What needs to be done
Continue the passage about the sea turtle release from its final sentence.

*** Opening of Given text ***

After several months of recuperation however the green turtles were cleared for release. To celebrate World Sea Turtle Day and the National Oceanic and Atmospheric Administration’s Sea Turtle Week, officials decided to combine their release with the release of the 10 Kemp’s Ridley turtles. Dittmar said mid-June was the ideal time to release turtles because the water had warmed to the appropriate temperature.
“This is the beginning of the sea turtle season locally,” she said.
Dittmar said all of the turtles were juveniles, likely between the ages of three and seven, and so were not full grown. The Kemp’s Ridley turtles, which are the smallest variety of sea turtle, should mature to around 60 pounds. The green sea turtles are immense and mature to about 500 pounds.
In spite of rain, Thursday’s release went smoothly for the turtles, which slowly slid down the beach into the ocean in front of a crowd of onlookers.
Dittmar said now that they were back in the ocean, the turtles could stay in the area or travel north as far as Cape Cod before heading south for the winter.

*** Close of Given text ***
*** Opening of Provided material ***

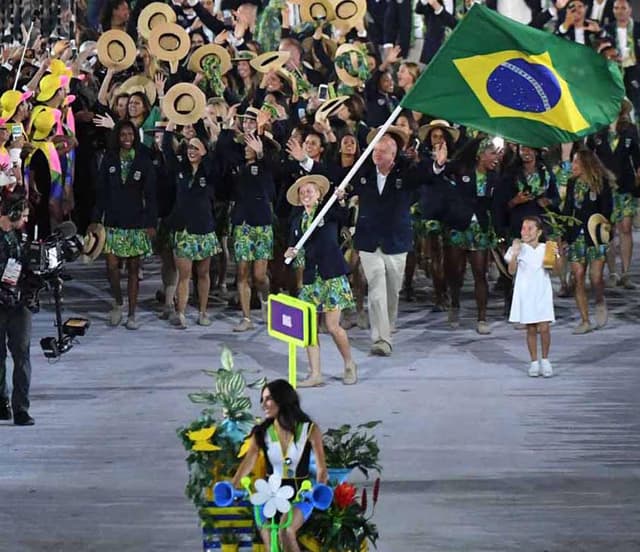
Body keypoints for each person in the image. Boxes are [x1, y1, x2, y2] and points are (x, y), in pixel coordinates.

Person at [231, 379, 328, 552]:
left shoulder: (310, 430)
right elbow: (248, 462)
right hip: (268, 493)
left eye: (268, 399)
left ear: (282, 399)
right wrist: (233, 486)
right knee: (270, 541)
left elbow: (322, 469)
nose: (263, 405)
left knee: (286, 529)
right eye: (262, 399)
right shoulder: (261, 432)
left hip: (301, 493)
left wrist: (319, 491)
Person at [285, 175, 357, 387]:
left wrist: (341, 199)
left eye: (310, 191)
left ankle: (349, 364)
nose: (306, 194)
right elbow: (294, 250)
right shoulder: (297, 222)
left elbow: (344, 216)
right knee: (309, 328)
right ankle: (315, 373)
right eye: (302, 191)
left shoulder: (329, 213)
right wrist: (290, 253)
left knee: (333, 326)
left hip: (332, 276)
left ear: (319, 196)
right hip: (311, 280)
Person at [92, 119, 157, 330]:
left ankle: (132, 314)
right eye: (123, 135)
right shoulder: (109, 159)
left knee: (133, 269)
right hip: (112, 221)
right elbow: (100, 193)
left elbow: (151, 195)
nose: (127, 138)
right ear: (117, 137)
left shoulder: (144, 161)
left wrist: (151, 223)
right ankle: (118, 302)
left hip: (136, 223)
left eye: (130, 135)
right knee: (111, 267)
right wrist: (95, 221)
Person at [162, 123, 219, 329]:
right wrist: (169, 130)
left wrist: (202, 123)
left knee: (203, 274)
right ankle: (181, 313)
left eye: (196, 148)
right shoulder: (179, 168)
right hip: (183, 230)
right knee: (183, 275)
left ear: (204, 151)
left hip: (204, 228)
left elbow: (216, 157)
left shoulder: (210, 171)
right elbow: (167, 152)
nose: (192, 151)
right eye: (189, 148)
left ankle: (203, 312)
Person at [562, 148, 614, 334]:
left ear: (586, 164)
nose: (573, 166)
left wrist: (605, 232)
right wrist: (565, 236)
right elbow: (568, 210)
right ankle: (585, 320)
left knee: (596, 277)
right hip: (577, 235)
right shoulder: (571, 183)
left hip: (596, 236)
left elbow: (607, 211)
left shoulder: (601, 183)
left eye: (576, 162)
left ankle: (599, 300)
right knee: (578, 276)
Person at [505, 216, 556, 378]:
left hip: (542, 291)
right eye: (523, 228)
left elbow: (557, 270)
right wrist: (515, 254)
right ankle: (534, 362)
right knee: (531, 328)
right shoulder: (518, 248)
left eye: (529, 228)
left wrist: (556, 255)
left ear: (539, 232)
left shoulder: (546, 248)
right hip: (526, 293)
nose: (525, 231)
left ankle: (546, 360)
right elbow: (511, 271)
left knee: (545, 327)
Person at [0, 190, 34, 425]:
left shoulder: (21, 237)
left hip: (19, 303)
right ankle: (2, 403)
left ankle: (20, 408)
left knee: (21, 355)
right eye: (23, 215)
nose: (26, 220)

*** Close of Provided material ***

Answer section
While folks at Assateague celebrated the sea turtle by watching the rehabbed animals return to the wild, a local girl marked World Sea Turtle Day by spending it in Washington D.C. Stephen Decatur High School student Sophia Edens, 16, joined Oceana to urge President Obama to do more for endangered sea turtles. Edens was one of several children with Oceana, One More Generation and Lilimar as they delivered more than 12,000 letters and drawings from kids across the country asking politicians to protect turtles from shrimp trawlers. Oceana wants to see the use of Turtle Excluder Devices—metal gates inserted into shrimp nets that allow turtles to escape—mandated in the United States.